The production by Trevor Horn adds a dazzling ’80s gloss: gated reverb, sampled sounds, sudden stops, and studio tricks that make the song feel both synthetic and alive. There’s even a horn-like synth stab mid-track that gives it an almost funk-disco punch. This is what a kitchen sink sounded like in the mid ‘80’s.
Yes managed to retain their progressive sensibility (odd chord changes, subtle time shifts) while packaging it as a radio-friendly monster that became their only US #1 single. It helped revive their career, introducing the band to a whole new generation.
In a year of comebacks and reinventions, this track was perhaps the most stunning example.
Finally (well for now), we come to the other song that I put in my top 5, in fact, I placed it as my favourite ever song, although only by tossing a coin to decide whether to put it or “Kashmir” first. I do think it is the perfect 1980’s track.

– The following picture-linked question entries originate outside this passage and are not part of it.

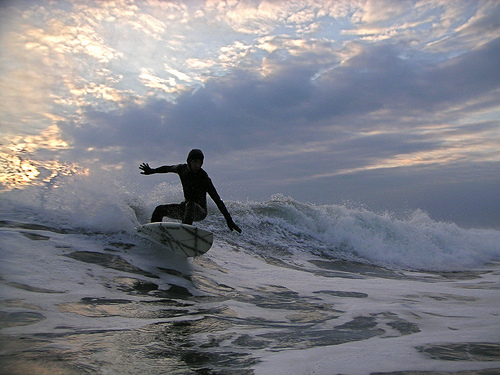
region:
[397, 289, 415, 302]
part of the wave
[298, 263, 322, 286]
part of the sea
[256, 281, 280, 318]
part of the ocean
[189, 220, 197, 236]
part of the board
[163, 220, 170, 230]
edge of a board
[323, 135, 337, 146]
parr of a cloud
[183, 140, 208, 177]
face of a man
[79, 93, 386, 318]
a man surfing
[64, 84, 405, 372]
a man on a surfboard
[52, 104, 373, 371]
a man surfing in the water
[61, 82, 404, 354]
a man surfing a wave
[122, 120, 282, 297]
a man on a white surfboard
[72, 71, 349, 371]
a man surfing a body of water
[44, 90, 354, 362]
a body of water with a sufre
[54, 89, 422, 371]
a surfer on the water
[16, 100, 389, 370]
a surfer riding a wave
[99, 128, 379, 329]
a surfer on a surfboard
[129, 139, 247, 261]
a surfer on a wave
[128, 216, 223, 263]
a white surfboard on the water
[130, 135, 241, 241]
surfer has extended arms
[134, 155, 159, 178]
the hand is extended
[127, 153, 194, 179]
a extended right hand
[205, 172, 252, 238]
a extended left hand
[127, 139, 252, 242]
the surfer is crouched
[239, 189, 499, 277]
a big foamy wave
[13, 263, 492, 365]
foam in the water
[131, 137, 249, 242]
surfer wears black suit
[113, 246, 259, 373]
a reflection on the water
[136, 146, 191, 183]
right hand of man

Don Henley: The Boys of Summer
Released in October 1984 as the lead single from Building the Perfect Beast, The Boys of Summer instantly marked Don Henley not just as the Eagles’ frontman, but as a solo artist capable of creating something timeless, moody, and hauntingly evocative. It is a song that feels like driving along a sun-drenched coastal highway with one hand on the wheel and a lifetime of memory in the other, simultaneously nostalgic, melancholy, and cinematic – the distillation of a hundred teen movies.
Producer Jimmy Iovine and Henley crafted a sound that balances organic instrumentation with the modern studio technology of the era, giving it a timeless texture.
Heartbreaker and co-writer Mike Campbell’s shimmering, echoing riff sets the tone: ethereal, spacious, and instantly recognisable. Synths, drum machines, and the light snap of electronic percussion give the track an ’80s sheen without ever sounding cheesy.
Henley’s Vocals are dry, reflective, emotionally restrained yet aching, the perfect counterpoint to the glistening instrumentation. He isn’t screaming, he’s observing; haunted by memory.
The ironic line “Out on the road today I saw a Deadhead sticker on a Cadillac” is one of my favourite lyrics and was based on something Henley did witness.
“The Boys of Summer” is a meditation on youth, love lost, and the inexorable march of time. Unlike most pop hits, the song is subtle, introspective, and tinged with regret. It is a track that rewards repeated listening, the more you hear it, the more you feel it.
So that is my opening offer. Let’s see what you want to add.